>> Begin Passage to read

You are viewing a plain text version of this content. The canonical link for it is here.
Posted to commits@druid.apache.org by GitBox <gi...@apache.org> on 2018/08/08 00:12:46 UTC

[GitHub] jihoonson opened a new issue #6124: KafkaIndexTask can delete published segments on restart

jihoonson opened a new issue #6124: KafkaIndexTask can delete published segments on restart
URL: https://github.com/apache/incubator-druid/issues/6124
 
 
   This can happen in the following scenario.
   
   1. A kafka index task starts publishing segments.
   2. The task succeeds to publish segments and is stopped immediately (by restarting the machine).
   3. When the task is restored, it restores all sequences it kept in memory before restarting.
   4. After reading some more events from Kafka, the task tries to publish segments. These segments include the ones which were published before restarting because the restored sequences contain them.
   5. Since the segments which are published twice are already stored in metastore, the publish fails.

>> End Passage to read

**Problems to solve:**
A - Transcribe the Kafka index task issue from "Posted to commits@druid.apache.org" to "memory before restarting.".
B - Pick up the Kafka index task issue after its last sentence and keep writing it.

>> Begin Record list

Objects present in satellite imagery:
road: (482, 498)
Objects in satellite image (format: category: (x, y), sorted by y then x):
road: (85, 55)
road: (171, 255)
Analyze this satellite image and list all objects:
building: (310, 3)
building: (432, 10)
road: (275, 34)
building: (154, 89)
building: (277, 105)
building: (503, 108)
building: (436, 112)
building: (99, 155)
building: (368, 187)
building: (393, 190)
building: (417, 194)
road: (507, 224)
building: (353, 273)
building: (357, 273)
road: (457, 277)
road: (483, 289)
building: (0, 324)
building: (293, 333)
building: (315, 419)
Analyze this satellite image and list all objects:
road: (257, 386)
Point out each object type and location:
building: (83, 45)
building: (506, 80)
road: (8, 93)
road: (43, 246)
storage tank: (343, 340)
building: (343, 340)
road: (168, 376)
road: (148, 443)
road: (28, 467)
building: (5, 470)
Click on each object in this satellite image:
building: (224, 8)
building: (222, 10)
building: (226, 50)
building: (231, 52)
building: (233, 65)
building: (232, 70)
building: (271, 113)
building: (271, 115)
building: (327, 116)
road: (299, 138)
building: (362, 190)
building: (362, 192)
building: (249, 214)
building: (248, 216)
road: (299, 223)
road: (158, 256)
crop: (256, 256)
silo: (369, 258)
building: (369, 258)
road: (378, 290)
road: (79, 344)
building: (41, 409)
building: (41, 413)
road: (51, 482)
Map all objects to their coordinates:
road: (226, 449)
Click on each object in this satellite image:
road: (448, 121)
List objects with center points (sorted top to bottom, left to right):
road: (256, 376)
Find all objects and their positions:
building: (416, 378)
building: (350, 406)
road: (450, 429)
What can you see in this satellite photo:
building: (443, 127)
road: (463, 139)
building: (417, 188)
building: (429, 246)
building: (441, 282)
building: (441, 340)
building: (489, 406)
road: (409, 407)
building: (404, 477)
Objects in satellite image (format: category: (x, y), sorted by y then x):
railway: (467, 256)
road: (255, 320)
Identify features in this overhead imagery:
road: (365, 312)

>> End Record list

**Responses for each task:**
A -
Posted to commits@druid.apache.org by GitBox <gi...@apache.org> on 2018/08/08 00:12:46 UTC

[GitHub] jihoonson opened a new issue #6124: KafkaIndexTask can delete published segments on restart

jihoonson opened a new issue #6124: KafkaIndexTask can delete published segments on restart
URL: https://github.com/apache/incubator-druid/issues/6124
 
 
   This can happen in the following scenario.
   
   1. A kafka index task starts publishing segments.
   2. The task succeeds to publish segments and is stopped immediately (by restarting the machine).
   3. When the task is restored, it restores all sequences it kept in memory before restarting.

B -
   6. The set of published segments in metastore is different from the set of segments the task is trying because the task read more data.
   7. The task thinks that the publish actually failed and removes the published segments from deep storage.

----------------------------------------------------------------
This is an automated message from the Apache Git Service.
To respond to the message, please log on GitHub and use the
URL above to go to the specific comment.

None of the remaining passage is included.